Bills that would prohibit courts from ordering or directing the expenditure of state funds are nothing new. When courts have ordered increased funding, for schools for example, there has been anecdotal evidence that court budgets have been reduced in retaliation. Minnesota’s SB 2454, however, adds a new twist: direct and explicit fiscal retaliation against the courts for any such order.
The bill contains two provisions. The first is the general prohibition on the court ordering of expenditures.
A court may not: (1) order the governor, an executive branch agency, or the legislature to spend money or to otherwise incur a financial obligation; or (2) appropriate money unless pursuant to an enacted law.
The unique element is in the second clause.

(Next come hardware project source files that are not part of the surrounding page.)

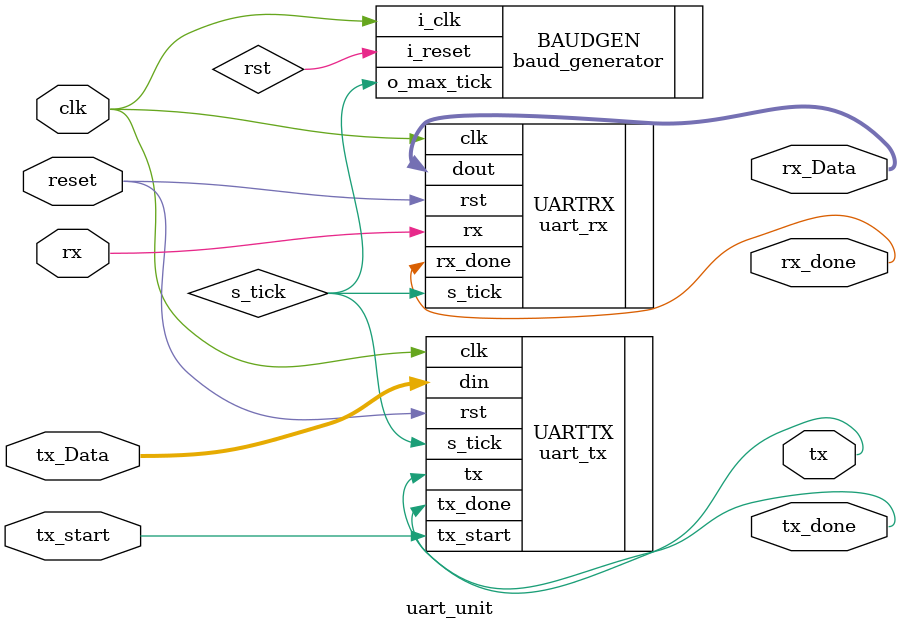
<source format=v>
`timescale 1ns / 1ps

module uart_unit    #(
    parameter   SB_TICK             =       16      ,   //TENGO QUE CAMBIAR ??
    parameter   BAUD_DIV            =       163     ,
    parameter   BAUD_SIZ            =       8       ,
    parameter   NBITS               =       32
)
(
    //  Entradas
    input   wire    clk         ,   reset       ,
                    rx          ,   tx_start    ,
    input   wire    [NBITS-1:0]     tx_Data     ,
    
    //  Salidas
    output  wire    tx          ,   tx_done     ,
                                    rx_done     ,
    output  wire    [NBITS-1:0]     rx_Data
);

    //  Señal auxiliar
    reg     s_tick      ;
    
    uart_tx         #(
        .DBIT               (NBITS)         ,
        .SB_TICK            (SB_TICK)
    )UARTTX
    (
        .clk                (clk)           ,
        .rst                (reset)         ,
        .tx_start           (tx_start)      ,
        .s_tick             (s_tick)        ,
        .din                (tx_Data)       ,
        .tx_done            (tx_done)       ,
        .tx                 (tx)
    );
    
    uart_rx         #(
        .DBIT               (NBITS)         ,
        .SB_TICK            (SB_TICK)
    )UARTRX
    (
        .clk                (clk)           ,
        .rst                (reset)         ,
        .s_tick             (s_tick)        ,
        .dout               (rx_Data)       ,
        .rx_done            (rx_done)       ,
        .rx                 (rx)
    );
    
    baud_generator  #(
        .N                  (BAUD_SIZ)      ,
        .M                  (BAUD_DIV)
    )BAUDGEN
    (
        .i_clk              (clk)           ,
        .i_reset            (rst)           ,
        .o_max_tick         (s_tick)
    );
    
endmodule

</source>
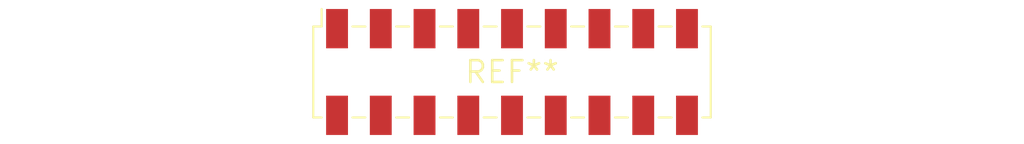
<source format=kicad_pcb>
(kicad_pcb (version 20240108) (generator pcbnew)

  (general
    (thickness 1.6)
  )

  (paper "A4")
  (layers
    (0 "F.Cu" signal)
    (31 "B.Cu" signal)
    (32 "B.Adhes" user "B.Adhesive")
    (33 "F.Adhes" user "F.Adhesive")
    (34 "B.Paste" user)
    (35 "F.Paste" user)
    (36 "B.SilkS" user "B.Silkscreen")
    (37 "F.SilkS" user "F.Silkscreen")
    (38 "B.Mask" user)
    (39 "F.Mask" user)
    (40 "Dwgs.User" user "User.Drawings")
    (41 "Cmts.User" user "User.Comments")
    (42 "Eco1.User" user "User.Eco1")
    (43 "Eco2.User" user "User.Eco2")
    (44 "Edge.Cuts" user)
    (45 "Margin" user)
    (46 "B.CrtYd" user "B.Courtyard")
    (47 "F.CrtYd" user "F.Courtyard")
    (48 "B.Fab" user)
    (49 "F.Fab" user)
    (50 "User.1" user)
    (51 "User.2" user)
    (52 "User.3" user)
    (53 "User.4" user)
    (54 "User.5" user)
    (55 "User.6" user)
    (56 "User.7" user)
    (57 "User.8" user)
    (58 "User.9" user)
  )

  (setup
    (pad_to_mask_clearance 0)
    (pcbplotparams
      (layerselection 0x00010fc_ffffffff)
      (plot_on_all_layers_selection 0x0000000_00000000)
      (disableapertmacros false)
      (usegerberextensions false)
      (usegerberattributes false)
      (usegerberadvancedattributes false)
      (creategerberjobfile false)
      (dashed_line_dash_ratio 12.000000)
      (dashed_line_gap_ratio 3.000000)
      (svgprecision 4)
      (plotframeref false)
      (viasonmask false)
      (mode 1)
      (useauxorigin false)
      (hpglpennumber 1)
      (hpglpenspeed 20)
      (hpglpendiameter 15.000000)
      (dxfpolygonmode false)
      (dxfimperialunits false)
      (dxfusepcbnewfont false)
      (psnegative false)
      (psa4output false)
      (plotreference false)
      (plotvalue false)
      (plotinvisibletext false)
      (sketchpadsonfab false)
      (subtractmaskfromsilk false)
      (outputformat 1)
      (mirror false)
      (drillshape 1)
      (scaleselection 1)
      (outputdirectory "")
    )
  )

  (net 0 "")

  (footprint "Samtec_HLE-109-02-xxx-DV-LC_2x09_P2.54mm_Horizontal" (layer "F.Cu") (at 0 0))

)

</source>
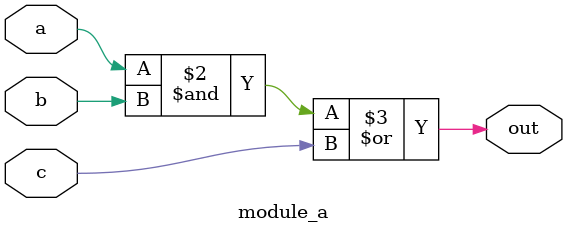
<source format=v>
module module_a (input a, b, c, output reg out);
  always @(*) begin
    out = a & b | c;
  end
endmodule
</source>
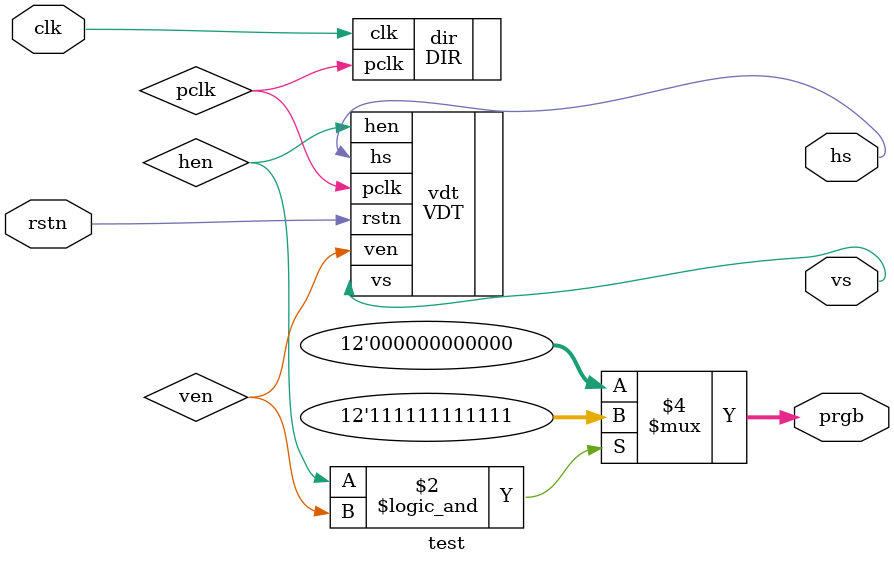
<source format=v>
`timescale 1ns / 1ps


module test(input clk,
            rstn,
            output reg[11:0] prgb,
            output hs,
            output vs);
    wire hen,ven;
    DIR dir(.clk(clk),.pclk(pclk));
    VDT vdt(.pclk(pclk),.rstn(rstn),.hen(hen),.ven(ven),.hs(hs),.vs(vs));
    always @(*) begin
        if (hen&&ven)
            prgb <= 12'hfff;
        else
            prgb <= 0;
    end
endmodule

</source>
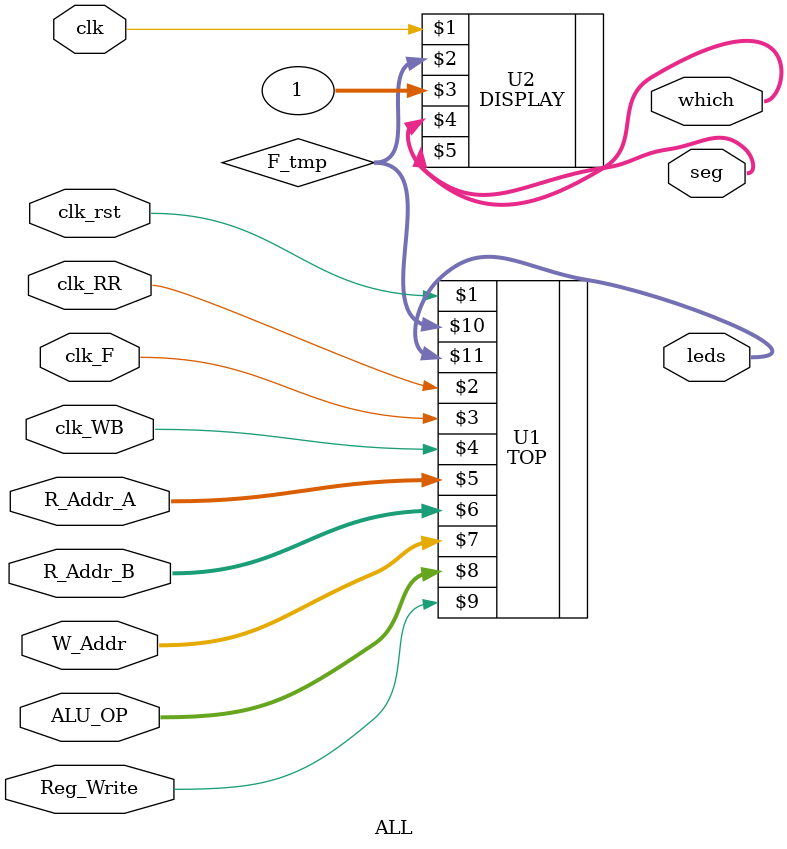
<source format=v>
`timescale 1ns / 1ps


module ALL(
    input clk,
    input clk_rst,
    input clk_RR,
    input clk_F,
    input clk_WB,
    input [4:0]R_Addr_A,
    input [4:0]R_Addr_B,
    input [4:0]W_Addr,
    input [3:0]ALU_OP,
    input Reg_Write,
    output [3:0]leds,
    output [2:0]which,
    output [7:0]seg
);

wire [31:0]F_tmp;

TOP U1(clk_rst,clk_RR,clk_F,clk_WB,R_Addr_A,R_Addr_B,W_Addr,ALU_OP,Reg_Write,F_tmp,leds);
DISPLAY U2(clk,F_tmp,1,which,seg);

endmodule

</source>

Reduction in court budget; determination by commissioner of management and budget. If the commissioner of management and budget determines that money has been paid out of the state treasury as a result of a court order directing that money be spent to continue the operation of a state function in the absence of an appropriation, the commissioner shall reduce the current general fund operating budget appropriation to the court by the amount determined. If no operating budget for the court has been enacted, the commissioner shall make the specified reduction in the next enacted court budget.
The bill seems to stem from instances in 2011 and 2005. There, the state failed to pass a budget by the constitutional deadline, leading to partial government shutdowns. The courts were requested to step in and order at least some “essential services” be maintained. In 2011 this prompted several bills that would have defined “essential services” and curtailed the judiciary’s power to order some funding.
SB 2454 is currently pending in the Senate Judiciary and Public Safety Committee.